Going back to Susanna, she did that song for Dottsy, 'I'll Be Your San Antonio Rose' which Emmy did as well Jessi Colter's done a song that'll be the title of her next album. she's making an awful lot of money....more that I am! She doesn't play much though she might get into it if she gets more confidence. She'll get onstage whenever Jerry Jeff does once in a while.

1975 "Old No.1" RCA APL1-1303(US)
Rita Ballou/LA Freeway/She ain't goin' nowhere/A nickel for the fiddler/That old time feeling/Texas 1947/Desperados waiting for the train/Like a coat from the cold/Instant coffee blues/Let him roll.

1976 "Texas Cookin'" RCA APL1-1944(US) RCA PL1097(UK)
Texas cookin'/Anyhow, I love you/Virginia's real/It's about time/Good to love you lady/Broken hearted people/Black haired boy/Me I'm feelin' the same/The ballad of Laverbe and Captain flint/The last gunfighter ballad.
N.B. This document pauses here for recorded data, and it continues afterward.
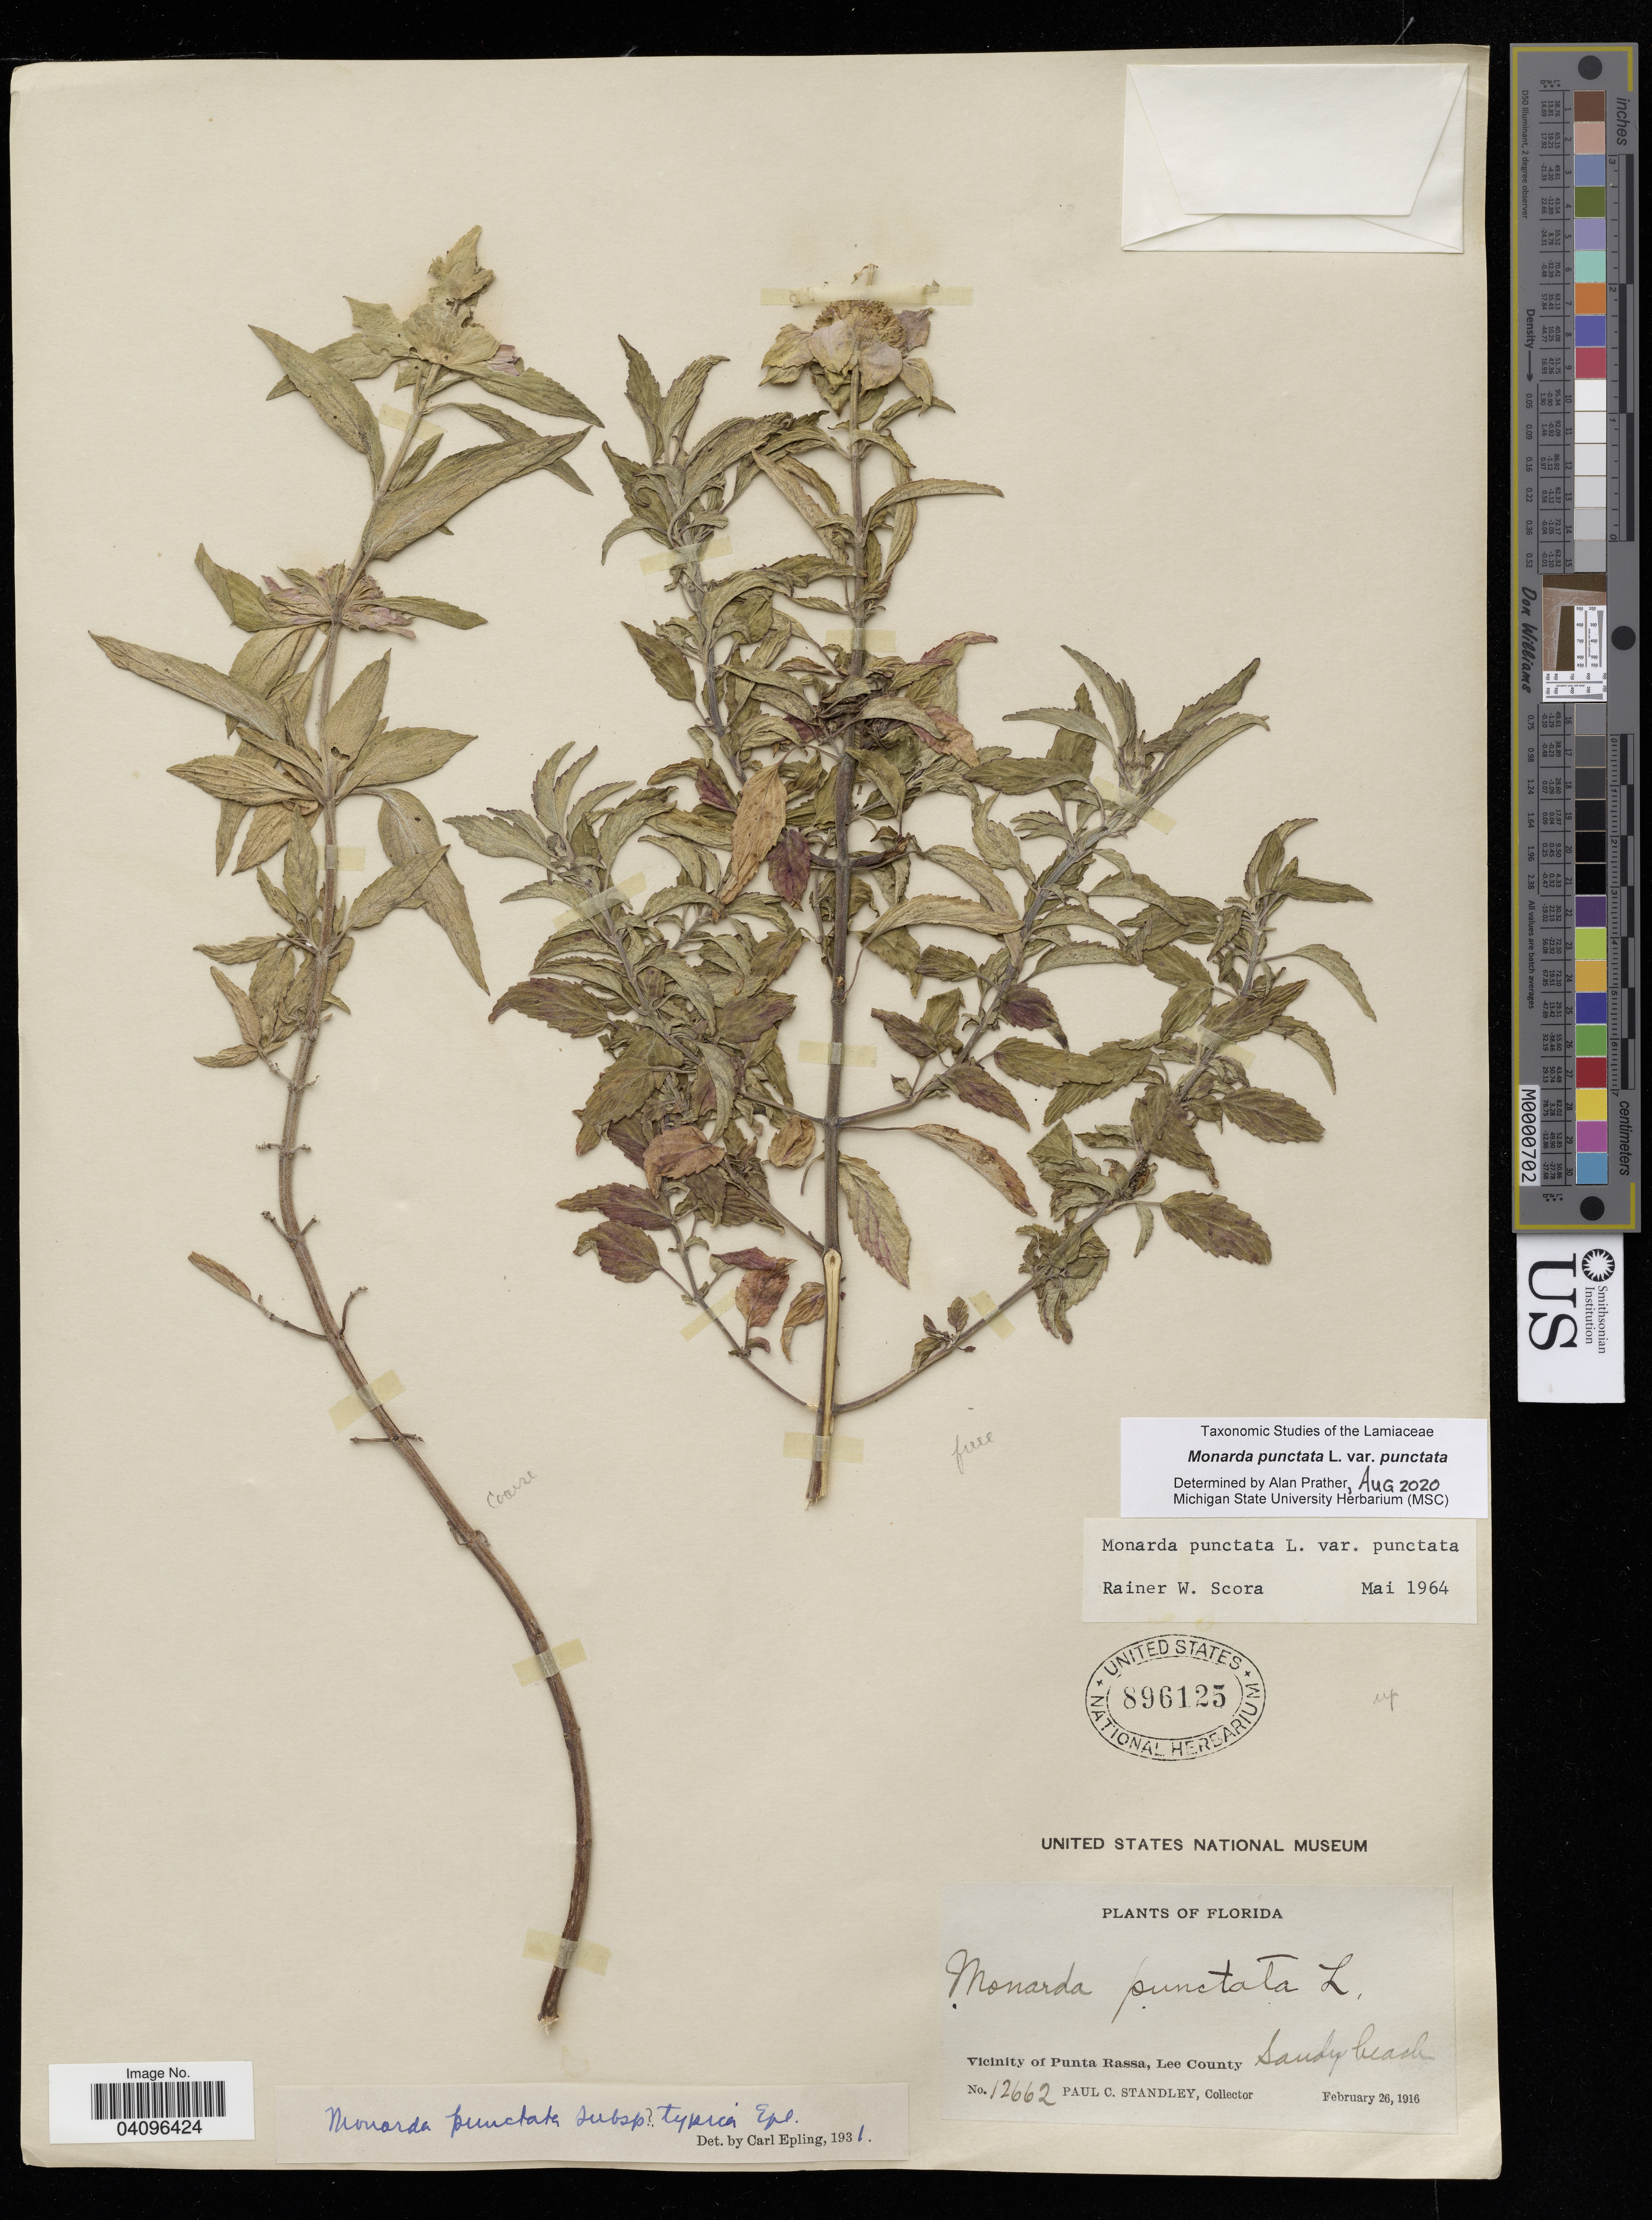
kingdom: Plantae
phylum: Tracheophyta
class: Magnoliopsida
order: Lamiales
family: Lamiaceae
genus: Monarda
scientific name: Monarda punctata var. punctata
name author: L.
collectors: P. C. Standley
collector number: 12662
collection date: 1916-02-26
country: United States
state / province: Florida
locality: Vicinity of Punta Rassa, Lee County.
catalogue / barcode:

The "hassle with the record company" referred to by Guy earlier in the interview has been resolved by his leaving RCA for Warner Brothers. We should be able to look forward to his third album release before long and, hopefully, that first visit to the UK.

By the way, if you think the interview seemed to end a bit inconclusively, Richard put a not at the end to say it "sort of fizzled out here." Never mind, it will give me a good excuse to talk to him again for Omaha Rainbow.